[Supplied entries Boundary: Start]
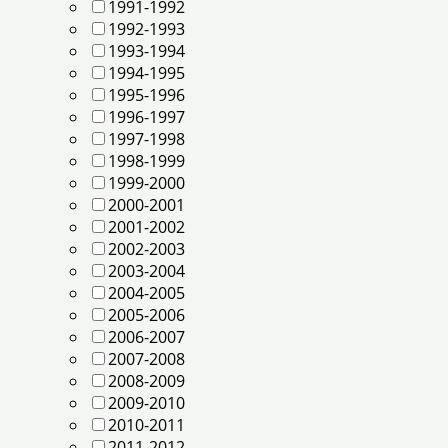
1991-1992
1992-1993
1993-1994
1994-1995
1995-1996
1996-1997
1997-1998
1998-1999
1999-2000
2000-2001
2001-2002
2002-2003
2003-2004
2004-2005
2005-2006
2006-2007
2007-2008
2008-2009
2009-2010
2010-2011
2011-2012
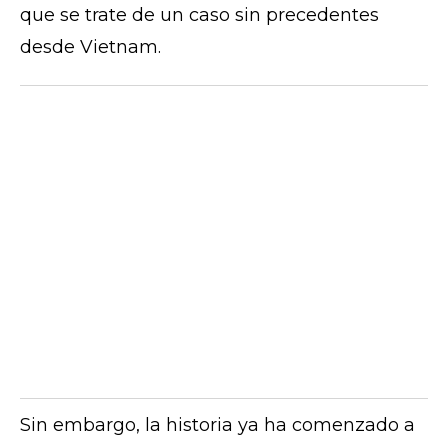
que se trate de un caso sin precedentes
desde Vietnam.
Sin embargo, la historia ya ha comenzado a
[Supplied entries Boundary: End]
How many lines in the records above contain the string "historia"? Reply with the number alone.

Answer — 1